KiloEx to reimburse users hit by $7.5 million exploit 

KiloEx – a decentralized exchange (DEX) – has announced plans to reimburse users affected by a $7.5 million exploit that briefly halted its operations in mid-April. 

In an April 24 update, the platform said any trader with open positions during the suspension will be made whole for losses and reduced profits, with payouts calculated based on account status at the moment trading resumes. Users are urged to close positions promptly after restart to ensure accurate compensation. 

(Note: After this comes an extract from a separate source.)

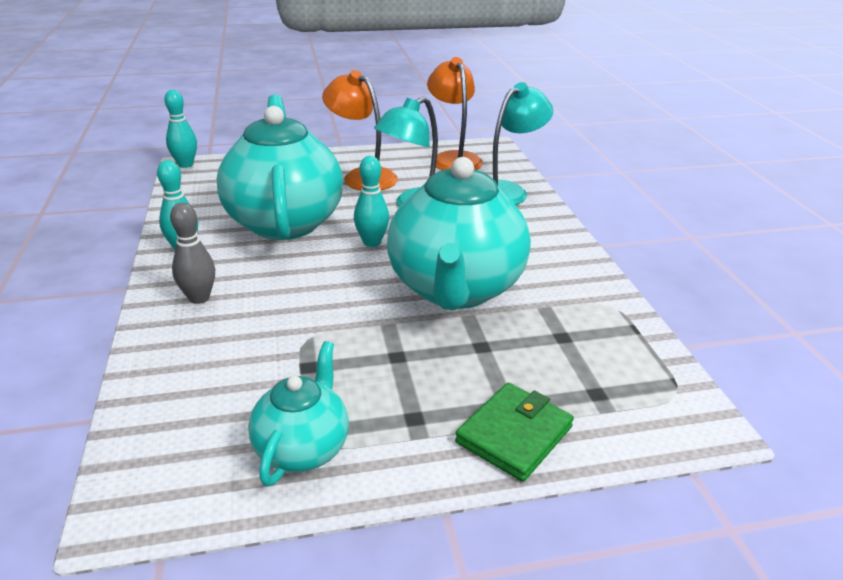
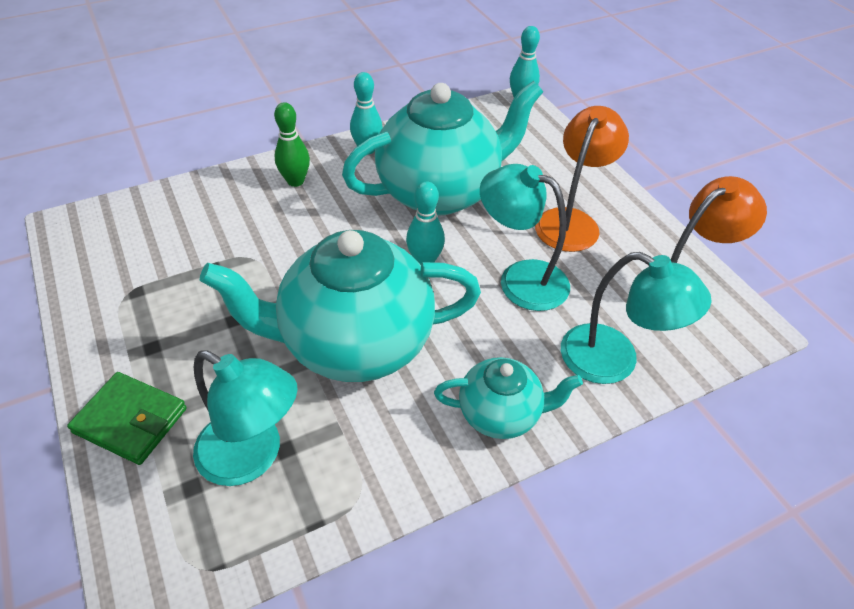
camera: 75 degrees right, 15 degrees up
grey bowling pin [170,202,215,304] -> green bowling pin [274,102,310,187]
turquoise teapot [248,341,349,486] -> turquoise teapot moved to [434,357,583,439]
none -> turquoise lamp [193,350,298,486]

For participants in its Hybrid Vault, KiloEx confirmed that both staked principal and accrued earnings have been fully restored, and it will additionally award a 10 % APY bonus to those who had funds locked in before the service came back online. 

Earlier, on April 15, KiloEx offered a “white-hat” bounty equivalent to 10 % of the stolen assets (up to $750,000) in exchange for returning at least 90 % of the funds, warning that failure to comply would lead to identity exposure and legal action. By April 18, it reported the hacker had returned the bulk of the assets, at which point all legal threats were withdrawn and the bounty was paid.

The incident was traced to a vulnerability in KiloEx’s price oracle: an unrestricted function allowed the attacker to open positions at artificially low prices and close them at inflated levels, generating illicit gains before the exploit was detected and the platform suspended trading on April 14.